** Opening Text under study block **

Example Disclosure Navigation Menu with Top-Level Links

Read This First

The code in this example is not intended for production environments. Before using it for any purpose, read this to understand why.

This is an illustrative example of one way of using ARIA that conforms with the ARIA specification.

About This Example

Important

Although this example uses the word "menu" in the colloquial sense to refer to a set of navigation links, it does not use the WAI-ARIA menu role. This implementation of site navigation does not use the menu role because it does not provide the complex functionality that assistive technologies expect in a widget that has the menu role. Typical site navigation does not need all the keyboard interactions specified by the menu and menubar pattern.

The following example demonstrates using the Disclosure Pattern to show and hide dropdown lists of links in a navigation bar for a mythical university web site. Unlike the other disclosure navigation menu example, this example includes top-level links alongside the disclosure buttons.

Similar examples include:

Example Usage Options

This example demonstrates two different ways of implementing keyboard support. Toggle between them with the following checkbox.

** Closing Text under study block **
** Opening Material supplied block **

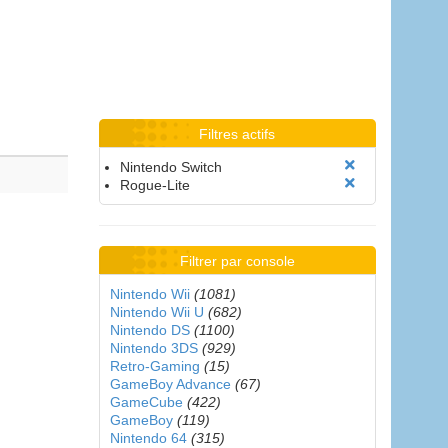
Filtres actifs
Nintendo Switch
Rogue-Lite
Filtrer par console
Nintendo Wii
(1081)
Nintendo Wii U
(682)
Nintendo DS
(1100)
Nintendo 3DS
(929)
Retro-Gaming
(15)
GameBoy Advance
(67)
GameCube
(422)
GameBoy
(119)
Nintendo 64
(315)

** Closing Material supplied block **
** Opening Material supplied block **

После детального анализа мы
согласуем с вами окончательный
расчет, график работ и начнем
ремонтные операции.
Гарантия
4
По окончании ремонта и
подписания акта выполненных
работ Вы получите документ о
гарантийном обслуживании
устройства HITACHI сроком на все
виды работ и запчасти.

** Closing Material supplied block **
** Opening Material supplied block **

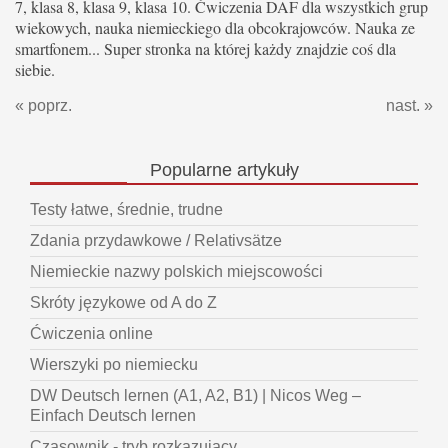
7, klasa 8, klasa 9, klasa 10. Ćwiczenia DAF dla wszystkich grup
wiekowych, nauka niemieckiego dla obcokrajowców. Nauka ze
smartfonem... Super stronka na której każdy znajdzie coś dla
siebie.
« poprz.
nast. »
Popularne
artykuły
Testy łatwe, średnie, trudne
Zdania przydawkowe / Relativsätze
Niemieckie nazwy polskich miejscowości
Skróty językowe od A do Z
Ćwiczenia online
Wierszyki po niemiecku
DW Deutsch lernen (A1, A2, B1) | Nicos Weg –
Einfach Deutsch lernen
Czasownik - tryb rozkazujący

** Closing Material supplied block **

Activity: Copy out the whole excerpt on the disclosure navigation menu example with top-level links, word for word from its title to its last line.

Your solution:
Example Disclosure Navigation Menu with Top-Level Links

Read This First

The code in this example is not intended for production environments. Before using it for any purpose, read this to understand why.

This is an illustrative example of one way of using ARIA that conforms with the ARIA specification.

About This Example

Important

Although this example uses the word "menu" in the colloquial sense to refer to a set of navigation links, it does not use the WAI-ARIA menu role. This implementation of site navigation does not use the menu role because it does not provide the complex functionality that assistive technologies expect in a widget that has the menu role. Typical site navigation does not need all the keyboard interactions specified by the menu and menubar pattern.

The following example demonstrates using the Disclosure Pattern to show and hide dropdown lists of links in a navigation bar for a mythical university web site. Unlike the other disclosure navigation menu example, this example includes top-level links alongside the disclosure buttons.

Similar examples include:

Example Usage Options

This example demonstrates two different ways of implementing keyboard support. Toggle between them with the following checkbox.